▶ **Work required**: Each entry is to be restated word for word, with nothing omitted.

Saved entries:
════

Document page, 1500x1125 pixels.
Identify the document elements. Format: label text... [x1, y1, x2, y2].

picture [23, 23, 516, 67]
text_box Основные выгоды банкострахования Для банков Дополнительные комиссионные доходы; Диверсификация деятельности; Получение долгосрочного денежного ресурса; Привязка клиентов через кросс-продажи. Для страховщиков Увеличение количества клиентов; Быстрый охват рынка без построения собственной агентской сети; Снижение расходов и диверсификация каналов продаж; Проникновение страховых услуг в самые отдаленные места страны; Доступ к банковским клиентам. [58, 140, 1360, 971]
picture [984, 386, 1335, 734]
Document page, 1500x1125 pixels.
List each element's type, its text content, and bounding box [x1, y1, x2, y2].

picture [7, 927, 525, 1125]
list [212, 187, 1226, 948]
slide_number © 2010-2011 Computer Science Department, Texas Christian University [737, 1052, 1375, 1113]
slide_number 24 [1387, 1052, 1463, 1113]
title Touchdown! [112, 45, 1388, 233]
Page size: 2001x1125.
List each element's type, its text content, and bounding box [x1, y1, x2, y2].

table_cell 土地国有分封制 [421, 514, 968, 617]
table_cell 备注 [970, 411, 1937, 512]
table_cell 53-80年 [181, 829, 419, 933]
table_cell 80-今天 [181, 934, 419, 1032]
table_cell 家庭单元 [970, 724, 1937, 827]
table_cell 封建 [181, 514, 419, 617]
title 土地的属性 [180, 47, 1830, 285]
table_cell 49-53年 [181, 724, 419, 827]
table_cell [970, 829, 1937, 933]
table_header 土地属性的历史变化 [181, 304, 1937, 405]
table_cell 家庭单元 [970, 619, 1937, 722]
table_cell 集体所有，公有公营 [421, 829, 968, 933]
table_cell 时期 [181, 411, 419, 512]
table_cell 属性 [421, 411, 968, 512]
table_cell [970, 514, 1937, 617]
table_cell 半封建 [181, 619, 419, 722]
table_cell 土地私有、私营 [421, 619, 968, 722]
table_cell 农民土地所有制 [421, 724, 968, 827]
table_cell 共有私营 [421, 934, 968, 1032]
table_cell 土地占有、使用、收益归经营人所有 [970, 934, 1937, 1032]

════

▶ **Solution**:
Document page, 1500x1125 pixels.
Identify the document elements. Format: label text... [x1, y1, x2, y2].

picture [23, 23, 516, 67]
text_box Основные выгоды банкострахования Для банков Дополнительные комиссионные доходы; Диверсификация деятельности; Получение долгосрочного денежного ресурса; Привязка клиентов через кросс-продажи. Для страховщиков Увеличение количества клиентов; Быстрый охват рынка без построения собственной агентской сети; Снижение расходов и диверсификация каналов продаж; Проникновение страховых услуг в самые отдаленные места страны; Доступ к банковским клиентам. [58, 140, 1360, 971]
picture [984, 386, 1335, 734]
Document page, 1500x1125 pixels.
List each element's type, its text content, and bounding box [x1, y1, x2, y2].

picture [7, 927, 525, 1125]
list [212, 187, 1226, 948]
slide_number © 2010-2011 Computer Science Department, Texas Christian University [737, 1052, 1375, 1113]
slide_number 24 [1387, 1052, 1463, 1113]
title Touchdown! [112, 45, 1388, 233]
Page size: 2001x1125.
List each element's type, its text content, and bounding box [x1, y1, x2, y2].

table_cell 土地国有分封制 [421, 514, 968, 617]
table_cell 备注 [970, 411, 1937, 512]
table_cell 53-80年 [181, 829, 419, 933]
table_cell 80-今天 [181, 934, 419, 1032]
table_cell 家庭单元 [970, 724, 1937, 827]
table_cell 封建 [181, 514, 419, 617]
title 土地的属性 [180, 47, 1830, 285]
table_cell 49-53年 [181, 724, 419, 827]
table_cell [970, 829, 1937, 933]
table_header 土地属性的历史变化 [181, 304, 1937, 405]
table_cell 家庭单元 [970, 619, 1937, 722]
table_cell 集体所有，公有公营 [421, 829, 968, 933]
table_cell 时期 [181, 411, 419, 512]
table_cell 属性 [421, 411, 968, 512]
table_cell [970, 514, 1937, 617]
table_cell 半封建 [181, 619, 419, 722]
table_cell 土地私有、私营 [421, 619, 968, 722]
table_cell 农民土地所有制 [421, 724, 968, 827]
table_cell 共有私营 [421, 934, 968, 1032]
table_cell 土地占有、使用、收益归经营人所有 [970, 934, 1937, 1032]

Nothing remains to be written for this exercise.